Теперь в руках у него был еще и узелок. Он протянул узелок мне. Я отвернулась. Я не в силах была притронуться к этой подлой добыче. Ох, глаза бы мои не глядели! Как его полюбишь, такого?
Зикунов вздохнул и подал узелок, пояс и карандаш Андрею. Все в той же гнетущей тишине Андрей развязал белый в черную горошину платок.
Чего только не было в этом узелке! Порыжелый кожаный кошелек... чернильница-непроливайка... застиранный кружевной воротничок... вышитая салфеточка... шерстяные носки... варежки... вырезанный из дерева конь величиной с мизинец... наперсток... Много ли можно было взять с собой в далекий, неведомый путь через Ладогу? И все-таки каждый унес из дому памятное, любимое или случайное - но из дома, из дом: мамино... бабушкино... свое... домашнее, с чем не под силу было расстаться. И вот - у нас, в нашем доме, - все это отдано за кусок сахару, за ломоть хлеба.

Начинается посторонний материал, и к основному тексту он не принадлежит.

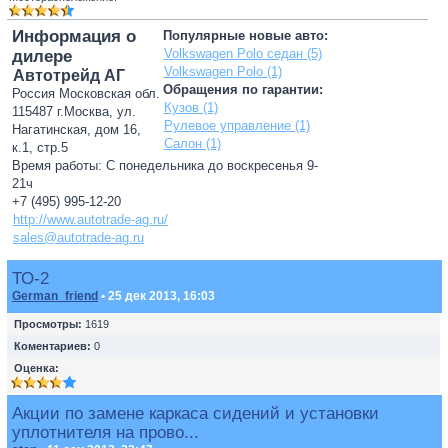
Информация о
Популярные новые авто:
Volkswagen Polo седан (5)
дилере
Volkswagen Polo (1)
Автотрейд АГ
Обращения по гарантии:
Россия Московская обл.
Кузов (1)
115487 г.Москва, ул.
Рулевое управление (1)
Нагатинская, дом 16,
Салон (1)
к.1, стр.5
Время работы: С понедельника до воскресенья 9-
21ч
+7 (495) 995-12-20
http://www.autotrade-ag.ru/
sales@autotrade-ag.ru
ТО-2
German_friend
• 25 дек 2013, 16:03
Просмотры:
1619
Коментариев:
0
Оценка:
Акции по замене каркаса сидений и установки
уплотнителя на прово...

- Пояс уже не мой... он Зикунова! - вдруг крикнул Тёма. - Я сам ему отдал, меня никто не заставлял. Он мне хлеб, я ему - пояс. Я не хочу, не надо! - Тёма протянул руку ладонью вперед, словно защищаясь, словно желая оттолкнуть опасность или искушение. Смятенное лицо его подергивалось, губы дрожали.
Андрей протянул Зикунову пояс, тот безмолвно положил его перед Сараджевым. Потом вернулся к Андрею, взял у него из рук наперсток, подумал мгновение и отнес Кире Зерновой, девочке ростом с нашу Таню, хоть и было ей уже одиннадцать. Кира взяла наперсток, подставив сложенные ладони чашкой, точно под струю воды, и по щекам ее побежали слезы.

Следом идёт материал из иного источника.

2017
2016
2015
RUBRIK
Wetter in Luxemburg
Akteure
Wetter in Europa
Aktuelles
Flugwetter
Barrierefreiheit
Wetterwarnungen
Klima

Андрей стоял в углу подле стола, лицо у него было непроницаемое. Ближе всех к нему сидела Тоня, сгорбившись, крепко сжав губы, и порой исподлобья взглядывала на Зикунова. А Зикунов так и ходил от ребят к Андрею, от Андрея к ребятам. Серебряный карандаш, кошелек, непроливайка и варежки принадлежали Грише. Четырежды подходил Зикунов к Андрею - порознь за кошельком, чернильницей, карандашом и варежками - и четырежды возвращался к Лебедеву.
Когда все было отдано, Андрей стряхнул платок, свернул его вчетверо и отдал Зикунову:
- Садись. Ужинай.
Зикунов взял платок, сунул в карман и пошел на свое место - между Велеховым и Борщиком. И ребята наконец принялись за простывшую кашу.

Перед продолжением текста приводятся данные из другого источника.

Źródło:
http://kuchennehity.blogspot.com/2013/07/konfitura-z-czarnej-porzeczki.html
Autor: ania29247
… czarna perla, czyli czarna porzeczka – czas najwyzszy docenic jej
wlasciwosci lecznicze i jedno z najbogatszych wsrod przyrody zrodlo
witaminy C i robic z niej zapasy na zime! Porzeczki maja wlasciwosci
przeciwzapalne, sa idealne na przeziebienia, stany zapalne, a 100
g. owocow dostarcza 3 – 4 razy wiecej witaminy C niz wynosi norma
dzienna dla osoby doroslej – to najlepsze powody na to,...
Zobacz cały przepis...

Я села напротив Наташи. Она взяла свою горбушку и уже хотела откусить, но что-то задумалась. И вдруг встала, подошла к Зикунову и положила перед ним нетронутую горбушку.
- Это тебе за Тёму, - сказала она и вернулась на своё место.
Мгновение тишины. Вскочил Шура, бросился к Зикунову:
- За Лебедева!
И положил да стол два куска сахару.
- За Киру, - сказал Женя, кладя перед Зикуновым свою порцию.
Так ребята перебрали всех ленинградцев. Они подходили к Зикунову по очереди, без суеты и толкотни. Каждый клал свой ломоть спокойно, бережно. Только Тоня почти швырнула Зикунову в лицо свой кусок и с криком:
- Подлец же ты! Еще и хлеба ему! - вылетела из столовой.
Справа Велехов усмехался краем губ. Слева Борщик смущенно, как будто исподтишка, пододвинул Зикунову кусок сахару, поколебался долю секунды, багрово покраснел и пододвинул второй кусок.